What needs to be done: When you reach a picture, pass over it; otherwise repeat the listing word for word.

Given data:
• • • •

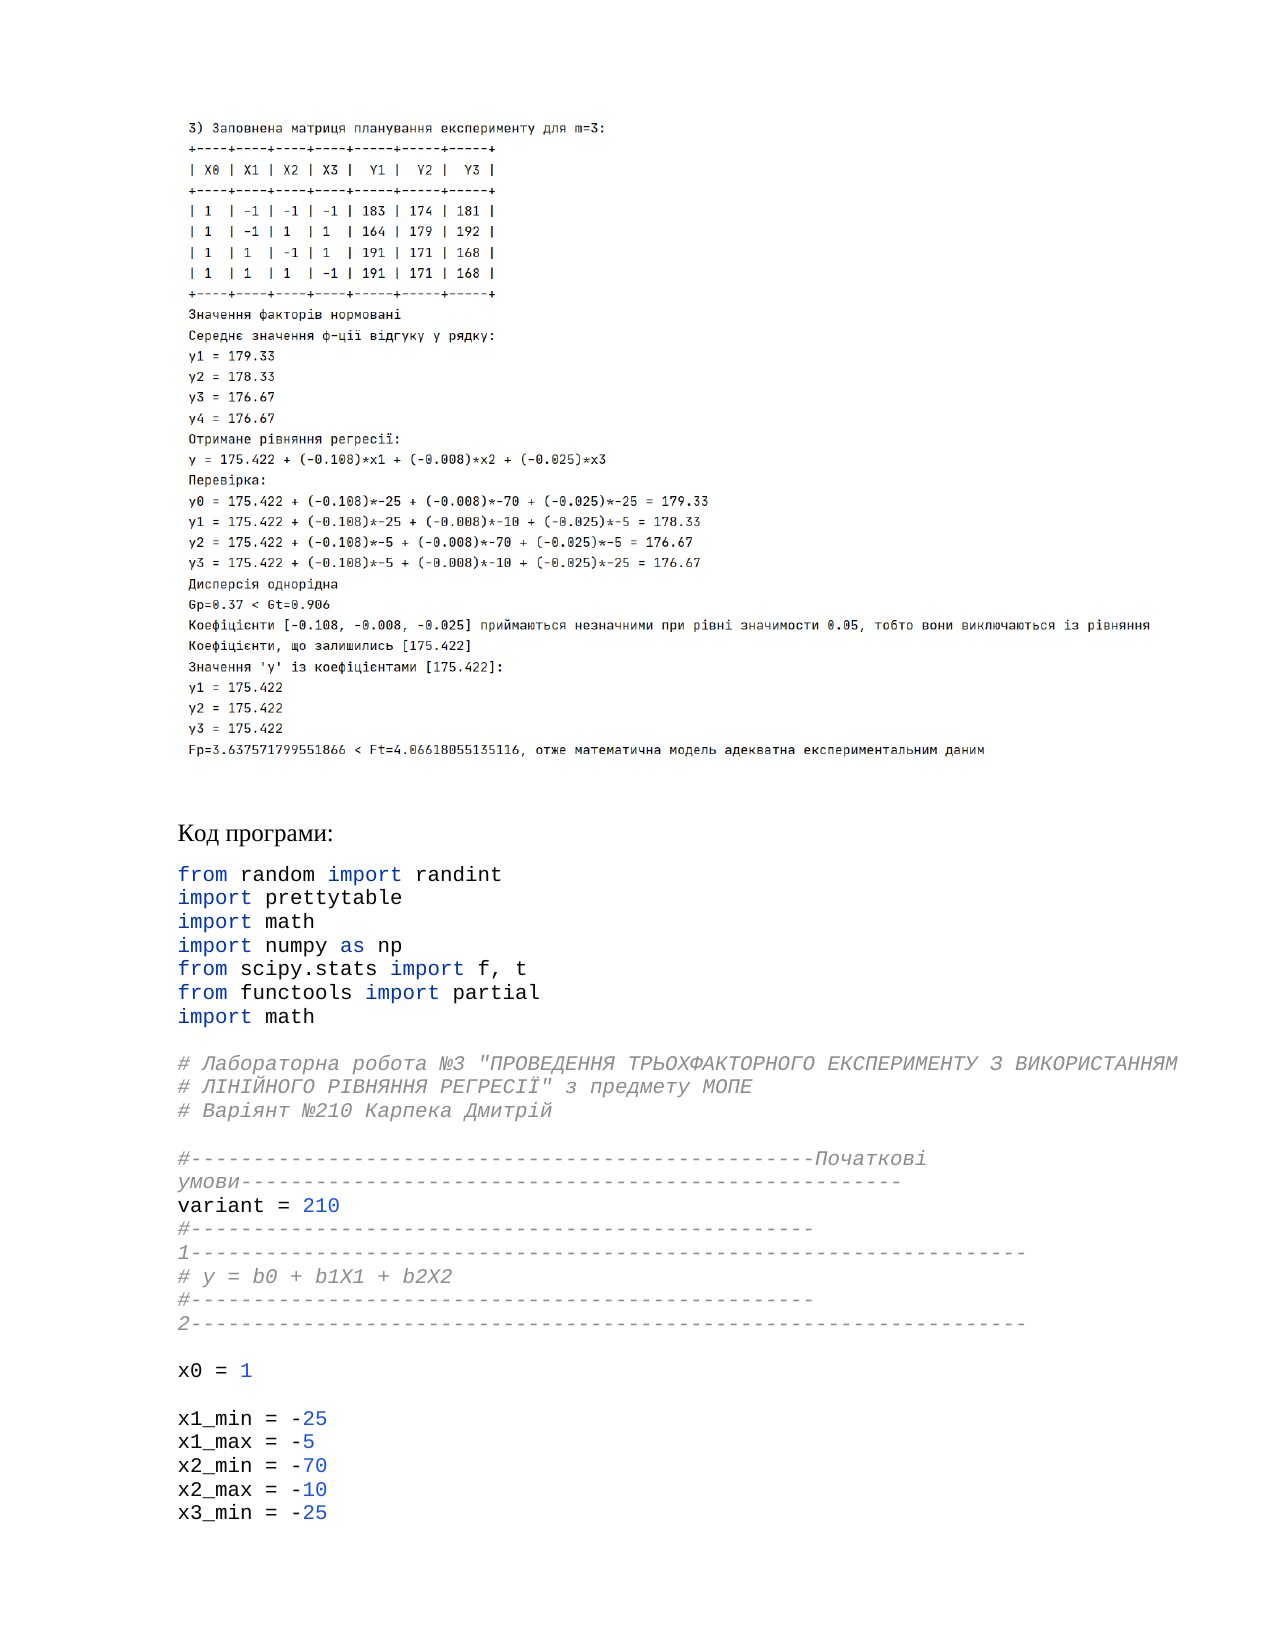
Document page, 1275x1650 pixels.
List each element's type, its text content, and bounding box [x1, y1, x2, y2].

text Код програми: [177, 818, 1186, 847]
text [177, 864, 1186, 1526]
picture [177, 118, 1187, 757]
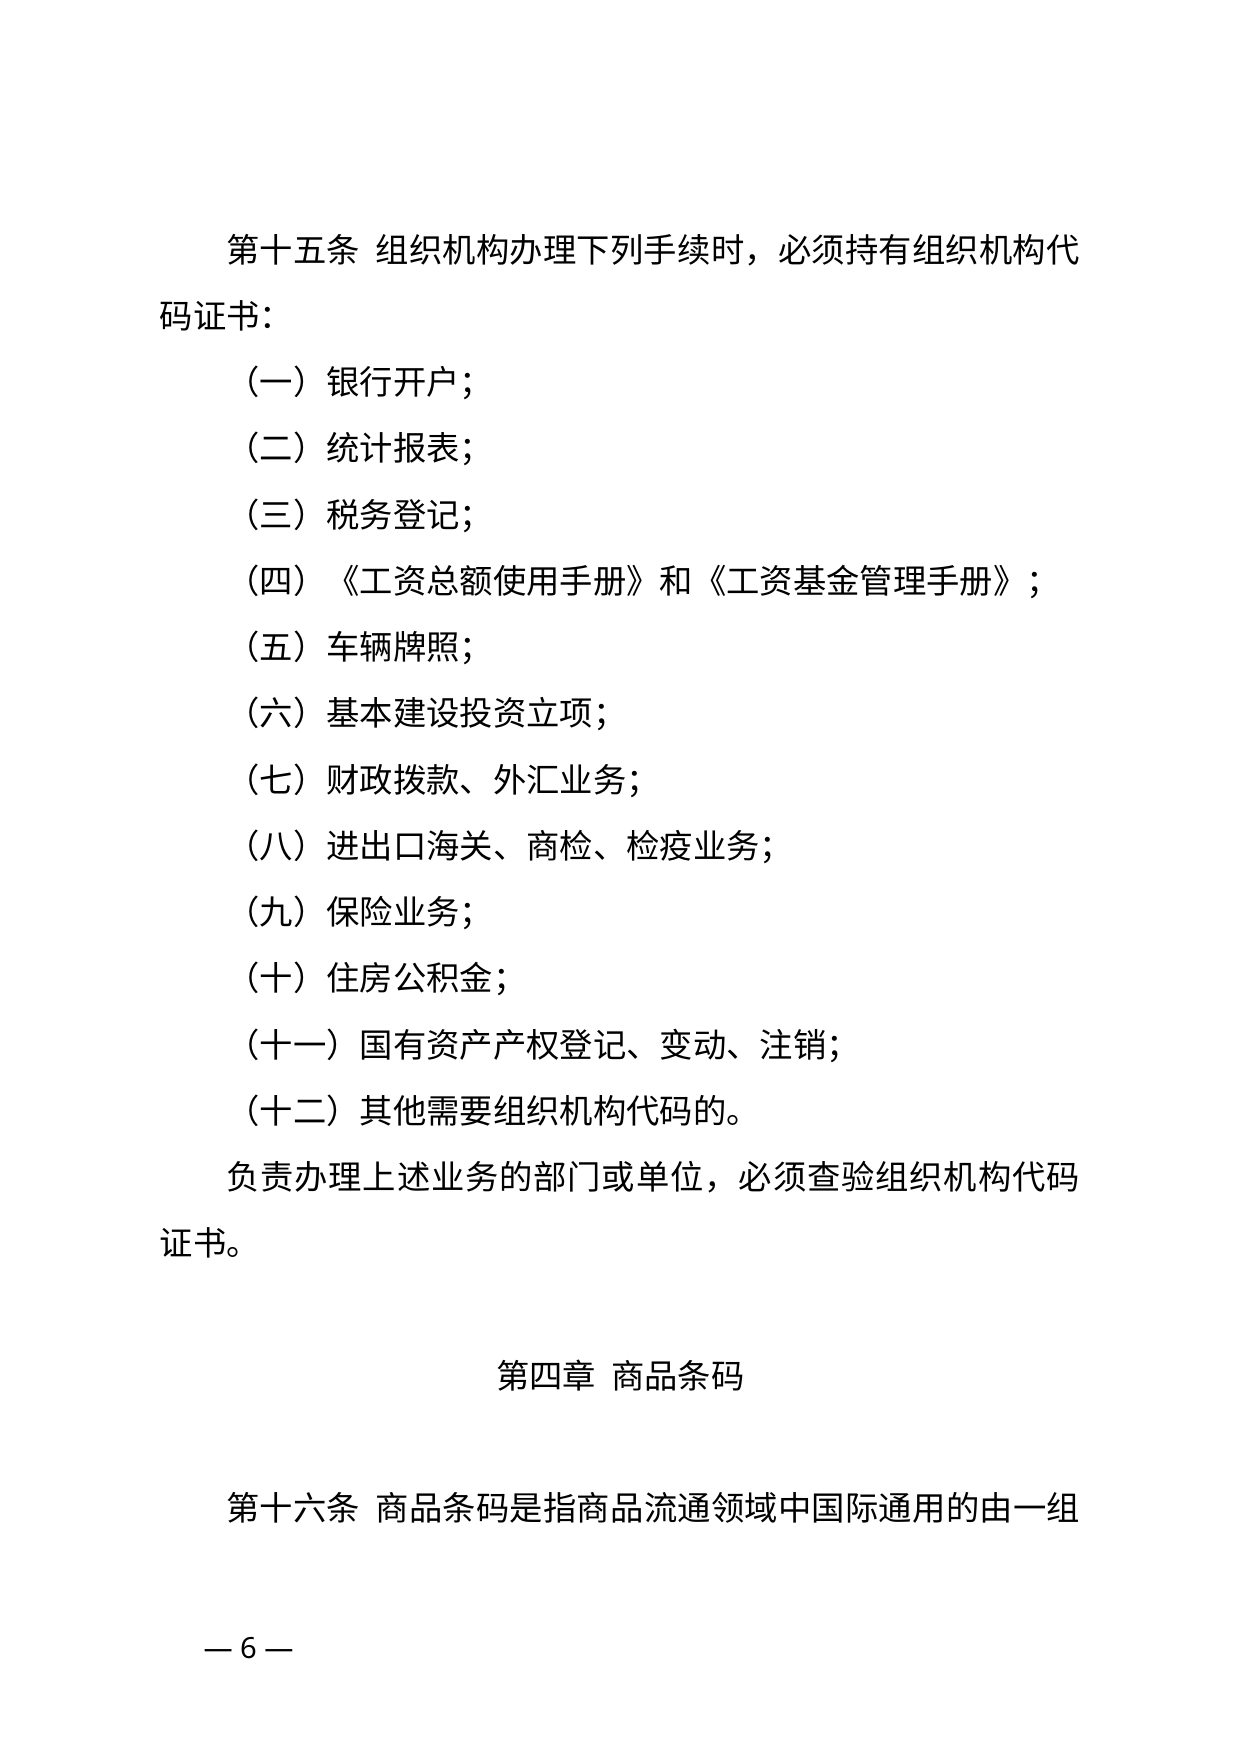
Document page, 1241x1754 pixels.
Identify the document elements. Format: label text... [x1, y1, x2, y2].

subtitle 第四章 商品条码 [159, 1341, 1081, 1407]
text 负责办理上述业务的部门或单位，必须查验组织机构代码证书。 [159, 1142, 1081, 1274]
text 第十五条 组织机构办理下列手续时，必须持有组织机构代码证书： [159, 214, 1081, 347]
text （五）车辆牌照； [159, 612, 1081, 678]
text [159, 1473, 1081, 1539]
text （十二）其他需要组织机构代码的。 [159, 1076, 1081, 1142]
text （二）统计报表； [159, 413, 1081, 479]
text （六）基本建设投资立项； [159, 678, 1081, 744]
text （三）税务登记； [159, 479, 1081, 546]
text （一）银行开户； [159, 347, 1081, 413]
text （十）住房公积金； [159, 943, 1081, 1009]
text （十一）国有资产产权登记、变动、注销； [159, 1009, 1081, 1076]
text （七）财政拨款、外汇业务； [159, 744, 1081, 811]
text （四）《工资总额使用手册》和《工资基金管理手册》； [159, 546, 1081, 612]
text （八）进出口海关、商检、检疫业务； [159, 811, 1081, 877]
text （九）保险业务； [159, 877, 1081, 943]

• • • •

Answer for this exercise:
Document page, 1275x1650 pixels.
List each element's type, its text content, and bounding box [x1, y1, x2, y2].

text Код програми: [177, 818, 1186, 847]
text [177, 864, 1186, 1526]
picture [177, 118, 1187, 757]
Document page, 1241x1754 pixels.
Identify the document elements. Format: label text... [x1, y1, x2, y2].

subtitle 第四章 商品条码 [159, 1341, 1081, 1407]
text 负责办理上述业务的部门或单位，必须查验组织机构代码证书。 [159, 1142, 1081, 1274]
text 第十五条 组织机构办理下列手续时，必须持有组织机构代码证书： [159, 214, 1081, 347]
text （五）车辆牌照； [159, 612, 1081, 678]
text [159, 1473, 1081, 1539]
text （十二）其他需要组织机构代码的。 [159, 1076, 1081, 1142]
text （二）统计报表； [159, 413, 1081, 479]
text （六）基本建设投资立项； [159, 678, 1081, 744]
text （三）税务登记； [159, 479, 1081, 546]
text （一）银行开户； [159, 347, 1081, 413]
text （十）住房公积金； [159, 943, 1081, 1009]
text （十一）国有资产产权登记、变动、注销； [159, 1009, 1081, 1076]
text （七）财政拨款、外汇业务； [159, 744, 1081, 811]
text （四）《工资总额使用手册》和《工资基金管理手册》； [159, 546, 1081, 612]
text （八）进出口海关、商检、检疫业务； [159, 811, 1081, 877]
text （九）保险业务； [159, 877, 1081, 943]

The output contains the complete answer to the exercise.